Con orígenes en la antigua provincia de Shinano, la zona que se convertiría en la moderna Hakuba albergaba poco más que aldeas dispersas. Durante el período Edo, pertenecía al Dominio Matsumoto, conectado con la "Ruta de la Sal" que transportaba productos marinos desde el puerto marítimo de Itoigawa, en la provincia de Echigo, a través de las montañas hasta los mercados del interior. Bien entrada la era Meiji, densos bosques protegían las empinadas laderas: un censo de 1881 contabilizó tan solo treinta y un hogares. La aldea actual surgió el 30 de septiembre de 1956, cuando se fusionaron las aldeas de Hokujo y Kamishiro. Una prueba más reciente de resiliencia se produjo el 22 de noviembre de 2014, cuando un terremoto de magnitud 6,7, cuyo hipocentro se situó a cinco kilómetros de profundidad, provocó derrumbes parciales en edificios residenciales, hirió a cuarenta y un habitantes e interrumpió las conexiones ferroviarias y por carretera. Sorprendentemente, la infraestructura hotelera y de esquí sufrió daños mínimos, y el turismo se reanudó rápidamente.

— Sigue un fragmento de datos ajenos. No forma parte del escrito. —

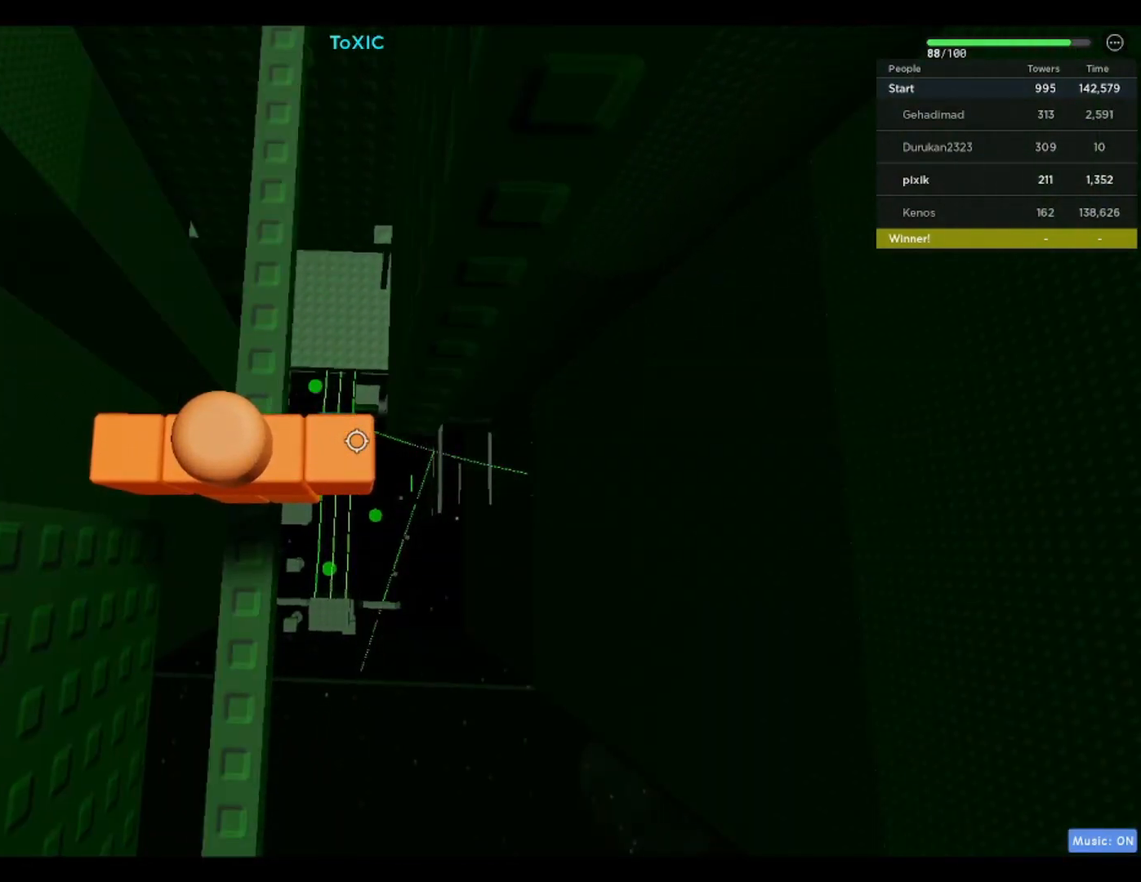
{"keys": ["s"], "events": [[167, "s", "down"]]}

El turismo constituye el pilar económico de Hakuba. En invierno, diez estaciones independientes —Cortina, Norikura, Tsugaike Kogen, Iwatake, Happo‑One, Hakuba 47, Goryu, Sanosaka, Kashimayari y Jigatake— se extienden por 960 hectáreas de terreno esquiable, con más de 137 kilómetros de pistas. Aunque la mayoría de las zonas no están conectadas por pista, un único forfait permite el acceso a todas ellas, con la ayuda de autobuses lanzadera gratuitos. Hakuba 47 y Goryu comparten pistas interconectadas, al igual que Cortina y Norikura. Con 135 remontes, incluyendo cinco telecabinas, la red acoge a esquiadores y snowboarders de diferentes niveles. Los principiantes e intermedios encontrarán pistas anchas y de suave pendiente, mientras que los aficionados más avanzados podrán probarse en pronunciados descensos en línea o aventurarse en campos de nieve de montaña.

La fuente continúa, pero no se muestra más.